# [Aim of the task]
After going through the data, give the number of lines that contain the word "Hombre" as your sole answer.

::::

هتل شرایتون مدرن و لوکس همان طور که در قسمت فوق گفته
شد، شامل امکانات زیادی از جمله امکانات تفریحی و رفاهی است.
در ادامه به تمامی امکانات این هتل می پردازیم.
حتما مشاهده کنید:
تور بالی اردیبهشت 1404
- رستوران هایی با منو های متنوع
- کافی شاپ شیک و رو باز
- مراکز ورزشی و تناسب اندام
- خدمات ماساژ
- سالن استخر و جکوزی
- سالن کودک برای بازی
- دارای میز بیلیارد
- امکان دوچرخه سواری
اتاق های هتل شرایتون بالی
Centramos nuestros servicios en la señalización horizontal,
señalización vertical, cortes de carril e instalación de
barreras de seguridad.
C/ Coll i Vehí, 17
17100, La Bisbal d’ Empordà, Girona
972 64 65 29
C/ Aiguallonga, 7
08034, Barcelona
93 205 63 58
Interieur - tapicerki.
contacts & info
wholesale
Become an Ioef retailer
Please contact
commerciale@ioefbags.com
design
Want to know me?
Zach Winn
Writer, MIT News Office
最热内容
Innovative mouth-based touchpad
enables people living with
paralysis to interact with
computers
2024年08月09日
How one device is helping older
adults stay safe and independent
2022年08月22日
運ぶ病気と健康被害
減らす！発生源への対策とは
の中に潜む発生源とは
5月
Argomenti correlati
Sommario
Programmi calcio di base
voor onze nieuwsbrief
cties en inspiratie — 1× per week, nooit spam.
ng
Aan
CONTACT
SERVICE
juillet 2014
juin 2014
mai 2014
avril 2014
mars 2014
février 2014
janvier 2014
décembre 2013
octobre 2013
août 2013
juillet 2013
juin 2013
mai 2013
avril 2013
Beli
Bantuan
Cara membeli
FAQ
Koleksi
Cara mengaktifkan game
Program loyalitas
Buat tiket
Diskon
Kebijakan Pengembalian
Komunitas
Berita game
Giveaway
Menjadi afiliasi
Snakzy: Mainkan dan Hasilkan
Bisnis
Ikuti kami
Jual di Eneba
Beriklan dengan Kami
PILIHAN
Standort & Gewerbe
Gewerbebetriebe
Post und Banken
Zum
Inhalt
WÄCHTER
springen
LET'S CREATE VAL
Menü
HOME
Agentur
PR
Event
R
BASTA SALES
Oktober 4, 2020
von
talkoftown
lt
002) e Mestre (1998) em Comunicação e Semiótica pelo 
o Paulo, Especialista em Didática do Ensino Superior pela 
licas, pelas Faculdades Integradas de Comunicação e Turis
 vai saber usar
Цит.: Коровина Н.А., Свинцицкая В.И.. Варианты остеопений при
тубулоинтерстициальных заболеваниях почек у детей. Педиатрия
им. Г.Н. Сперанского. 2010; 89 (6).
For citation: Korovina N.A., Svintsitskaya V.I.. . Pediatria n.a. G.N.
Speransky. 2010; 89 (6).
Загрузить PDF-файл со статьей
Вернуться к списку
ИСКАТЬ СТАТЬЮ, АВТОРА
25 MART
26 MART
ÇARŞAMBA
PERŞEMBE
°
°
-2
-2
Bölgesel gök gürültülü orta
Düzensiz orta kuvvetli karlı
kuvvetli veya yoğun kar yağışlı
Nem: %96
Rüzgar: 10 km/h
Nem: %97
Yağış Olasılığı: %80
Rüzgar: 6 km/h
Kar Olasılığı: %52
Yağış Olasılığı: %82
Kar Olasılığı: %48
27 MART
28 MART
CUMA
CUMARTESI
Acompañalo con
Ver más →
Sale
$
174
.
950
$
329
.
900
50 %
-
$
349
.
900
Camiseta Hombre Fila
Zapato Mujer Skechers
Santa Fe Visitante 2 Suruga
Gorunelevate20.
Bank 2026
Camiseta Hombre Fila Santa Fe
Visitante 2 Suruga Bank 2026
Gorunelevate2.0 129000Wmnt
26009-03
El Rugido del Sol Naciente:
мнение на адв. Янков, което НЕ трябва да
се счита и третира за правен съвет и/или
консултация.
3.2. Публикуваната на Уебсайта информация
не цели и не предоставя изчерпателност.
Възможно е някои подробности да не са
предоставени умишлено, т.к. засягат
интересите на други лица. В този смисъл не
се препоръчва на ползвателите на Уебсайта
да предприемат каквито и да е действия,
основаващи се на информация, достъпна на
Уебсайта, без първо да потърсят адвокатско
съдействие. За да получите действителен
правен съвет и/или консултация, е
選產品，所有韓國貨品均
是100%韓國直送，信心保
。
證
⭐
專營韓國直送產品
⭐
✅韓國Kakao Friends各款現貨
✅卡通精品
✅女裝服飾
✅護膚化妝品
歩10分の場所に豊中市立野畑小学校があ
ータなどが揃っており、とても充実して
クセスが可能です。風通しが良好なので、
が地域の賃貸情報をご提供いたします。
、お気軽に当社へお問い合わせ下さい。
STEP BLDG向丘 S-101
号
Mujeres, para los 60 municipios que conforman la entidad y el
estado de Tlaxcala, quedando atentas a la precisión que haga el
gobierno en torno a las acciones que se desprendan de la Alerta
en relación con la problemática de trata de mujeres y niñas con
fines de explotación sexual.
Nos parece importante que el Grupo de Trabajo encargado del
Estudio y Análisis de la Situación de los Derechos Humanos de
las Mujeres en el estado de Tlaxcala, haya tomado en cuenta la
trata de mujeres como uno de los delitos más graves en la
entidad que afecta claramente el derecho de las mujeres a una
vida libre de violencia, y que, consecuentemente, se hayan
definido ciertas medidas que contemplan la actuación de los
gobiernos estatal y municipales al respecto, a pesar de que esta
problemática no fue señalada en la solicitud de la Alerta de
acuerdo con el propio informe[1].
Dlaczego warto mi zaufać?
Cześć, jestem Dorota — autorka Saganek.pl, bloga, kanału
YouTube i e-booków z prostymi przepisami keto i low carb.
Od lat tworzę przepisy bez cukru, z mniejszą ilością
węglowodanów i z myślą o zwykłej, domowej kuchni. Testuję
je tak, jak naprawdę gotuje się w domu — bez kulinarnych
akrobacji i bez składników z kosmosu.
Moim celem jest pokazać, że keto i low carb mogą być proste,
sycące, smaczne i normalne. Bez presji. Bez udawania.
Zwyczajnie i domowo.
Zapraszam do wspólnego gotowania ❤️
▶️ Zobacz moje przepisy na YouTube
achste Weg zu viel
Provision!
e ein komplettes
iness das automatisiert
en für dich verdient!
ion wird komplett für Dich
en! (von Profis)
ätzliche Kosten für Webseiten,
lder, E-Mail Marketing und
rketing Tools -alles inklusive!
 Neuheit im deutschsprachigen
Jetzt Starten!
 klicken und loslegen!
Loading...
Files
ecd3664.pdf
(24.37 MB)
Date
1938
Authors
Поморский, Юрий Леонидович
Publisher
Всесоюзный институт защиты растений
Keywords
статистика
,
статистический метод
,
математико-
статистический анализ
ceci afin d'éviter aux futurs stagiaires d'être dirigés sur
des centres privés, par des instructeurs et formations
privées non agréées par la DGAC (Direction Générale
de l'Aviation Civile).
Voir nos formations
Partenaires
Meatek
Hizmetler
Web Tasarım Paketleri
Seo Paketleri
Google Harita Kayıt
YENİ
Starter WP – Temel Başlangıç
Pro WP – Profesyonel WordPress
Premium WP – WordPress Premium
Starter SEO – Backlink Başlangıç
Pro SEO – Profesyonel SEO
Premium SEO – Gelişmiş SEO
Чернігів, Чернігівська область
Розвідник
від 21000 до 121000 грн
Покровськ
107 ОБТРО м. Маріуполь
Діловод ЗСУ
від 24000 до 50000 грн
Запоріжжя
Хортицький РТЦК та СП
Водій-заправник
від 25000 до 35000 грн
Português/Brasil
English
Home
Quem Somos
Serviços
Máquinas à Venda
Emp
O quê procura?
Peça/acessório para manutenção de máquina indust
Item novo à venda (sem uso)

::::

# [Final answer]
2